一人は無実の罪で服役、もう一人は犯した罪の刑期を完了して出所したにもかかわらず、刑務所および司法当局が刑期完了の手続を怠り、指名手配犯の抹消がされていなかったことから再逮捕されるというお粗末なものだった。
同弁護士によれば近代的設備の同刑務所でさえこの有様であり、全国の四〇万一〇〇〇人に及ぶ服役者で無実の罪で泣いている人はゴマンといると推定している。
無実を証明するには優秀な弁護士が必要で、その費用を工面できないために泣き寝入りするのが大半だという。なかには賠償金で費用を支払うことを提案する服役者もいるが、その賠償金が遅延となることを熱知している弁護士が引き受けないのが実情だ。
これら刑務所および司法体質を「疑わしきは逮捕し、疑わしきは釈放せず」だと皮肉る向きもある。

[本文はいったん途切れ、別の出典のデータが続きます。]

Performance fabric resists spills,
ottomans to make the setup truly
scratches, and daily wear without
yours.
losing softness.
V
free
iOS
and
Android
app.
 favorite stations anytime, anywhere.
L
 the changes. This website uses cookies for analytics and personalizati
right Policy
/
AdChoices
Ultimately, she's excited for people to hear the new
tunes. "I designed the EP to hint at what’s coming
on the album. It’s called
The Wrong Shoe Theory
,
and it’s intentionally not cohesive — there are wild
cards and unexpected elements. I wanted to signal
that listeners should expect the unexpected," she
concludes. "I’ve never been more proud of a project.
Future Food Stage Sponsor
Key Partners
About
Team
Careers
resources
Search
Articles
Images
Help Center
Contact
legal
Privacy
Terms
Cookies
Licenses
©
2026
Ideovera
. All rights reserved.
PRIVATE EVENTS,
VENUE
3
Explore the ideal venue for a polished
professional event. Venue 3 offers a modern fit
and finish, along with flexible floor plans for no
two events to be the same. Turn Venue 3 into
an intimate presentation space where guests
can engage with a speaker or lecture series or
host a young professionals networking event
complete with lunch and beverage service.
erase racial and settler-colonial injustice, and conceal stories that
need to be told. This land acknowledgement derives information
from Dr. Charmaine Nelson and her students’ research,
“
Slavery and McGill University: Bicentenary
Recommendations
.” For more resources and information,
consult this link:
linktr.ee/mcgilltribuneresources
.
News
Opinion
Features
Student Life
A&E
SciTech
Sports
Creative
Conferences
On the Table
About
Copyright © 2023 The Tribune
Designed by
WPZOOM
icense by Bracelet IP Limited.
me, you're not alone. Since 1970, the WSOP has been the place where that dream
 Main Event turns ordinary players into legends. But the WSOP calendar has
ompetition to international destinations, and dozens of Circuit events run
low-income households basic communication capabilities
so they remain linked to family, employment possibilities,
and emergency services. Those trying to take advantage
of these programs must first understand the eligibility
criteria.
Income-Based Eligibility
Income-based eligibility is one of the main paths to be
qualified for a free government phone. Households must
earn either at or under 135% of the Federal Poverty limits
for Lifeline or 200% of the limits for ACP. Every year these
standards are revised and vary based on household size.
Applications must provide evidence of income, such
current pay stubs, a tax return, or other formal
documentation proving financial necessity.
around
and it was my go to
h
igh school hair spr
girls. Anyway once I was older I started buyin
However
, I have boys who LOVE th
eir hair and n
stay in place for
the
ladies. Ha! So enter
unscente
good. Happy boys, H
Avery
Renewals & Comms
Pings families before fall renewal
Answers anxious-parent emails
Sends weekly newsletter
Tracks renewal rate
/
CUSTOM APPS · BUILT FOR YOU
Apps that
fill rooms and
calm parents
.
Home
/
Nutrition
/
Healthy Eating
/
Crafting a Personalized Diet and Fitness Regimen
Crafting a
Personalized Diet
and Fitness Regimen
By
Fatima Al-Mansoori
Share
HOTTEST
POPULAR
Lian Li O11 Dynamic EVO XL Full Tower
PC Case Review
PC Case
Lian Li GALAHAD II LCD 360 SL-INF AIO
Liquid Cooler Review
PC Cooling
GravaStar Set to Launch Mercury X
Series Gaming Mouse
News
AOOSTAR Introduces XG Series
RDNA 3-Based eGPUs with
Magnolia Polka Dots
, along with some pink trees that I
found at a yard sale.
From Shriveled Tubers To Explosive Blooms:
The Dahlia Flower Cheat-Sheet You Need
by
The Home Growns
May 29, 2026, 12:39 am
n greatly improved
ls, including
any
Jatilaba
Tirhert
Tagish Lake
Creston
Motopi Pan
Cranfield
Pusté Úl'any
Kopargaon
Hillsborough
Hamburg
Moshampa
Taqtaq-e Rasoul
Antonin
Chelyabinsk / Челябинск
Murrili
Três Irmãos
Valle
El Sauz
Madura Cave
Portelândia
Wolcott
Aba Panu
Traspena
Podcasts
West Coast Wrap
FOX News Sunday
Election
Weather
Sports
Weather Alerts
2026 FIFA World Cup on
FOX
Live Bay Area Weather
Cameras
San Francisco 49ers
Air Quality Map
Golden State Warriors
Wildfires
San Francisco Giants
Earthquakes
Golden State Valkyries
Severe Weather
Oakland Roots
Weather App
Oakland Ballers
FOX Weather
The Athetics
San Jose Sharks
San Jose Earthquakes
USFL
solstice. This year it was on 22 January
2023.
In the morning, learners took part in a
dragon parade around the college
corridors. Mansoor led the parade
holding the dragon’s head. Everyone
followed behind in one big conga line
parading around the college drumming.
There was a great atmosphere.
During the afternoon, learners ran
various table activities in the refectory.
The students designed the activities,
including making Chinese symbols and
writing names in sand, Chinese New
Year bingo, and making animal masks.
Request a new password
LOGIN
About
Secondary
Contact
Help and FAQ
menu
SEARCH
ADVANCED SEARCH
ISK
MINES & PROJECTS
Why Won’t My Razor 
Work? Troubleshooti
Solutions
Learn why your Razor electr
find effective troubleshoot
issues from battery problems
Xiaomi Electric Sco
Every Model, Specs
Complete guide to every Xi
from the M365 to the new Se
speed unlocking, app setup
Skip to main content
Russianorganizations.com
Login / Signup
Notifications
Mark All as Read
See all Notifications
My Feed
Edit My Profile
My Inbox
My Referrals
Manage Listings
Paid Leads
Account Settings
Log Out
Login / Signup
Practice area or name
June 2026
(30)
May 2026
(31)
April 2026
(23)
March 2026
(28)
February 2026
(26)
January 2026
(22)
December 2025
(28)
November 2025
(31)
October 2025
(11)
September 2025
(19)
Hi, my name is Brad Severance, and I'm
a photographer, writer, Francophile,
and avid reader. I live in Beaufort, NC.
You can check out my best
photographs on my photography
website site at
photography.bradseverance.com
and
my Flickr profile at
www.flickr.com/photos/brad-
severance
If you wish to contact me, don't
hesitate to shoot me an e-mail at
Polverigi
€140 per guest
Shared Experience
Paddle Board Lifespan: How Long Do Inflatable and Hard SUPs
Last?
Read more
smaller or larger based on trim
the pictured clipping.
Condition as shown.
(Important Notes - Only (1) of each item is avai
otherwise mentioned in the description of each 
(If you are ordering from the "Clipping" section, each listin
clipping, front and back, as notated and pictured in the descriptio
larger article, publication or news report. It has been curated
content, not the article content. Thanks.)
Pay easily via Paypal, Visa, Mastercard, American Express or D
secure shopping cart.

えん罪で十九年間服役し、最高裁が判決の中で、ブラジル犯罪史上、裁判所の最大の誤りで、人道上の汚点だ」と位置づけて無罪を勝ち取った五十九歳の男性は、判決後九年が経過しているにもかかわらず、いまだに賠償金を受け取っておらず、国を相手に係争中だ。服役中に病気で失明、社会復帰できず借金生活を続けており、賠償金を手にすることが人生の最後の願いだと語っている。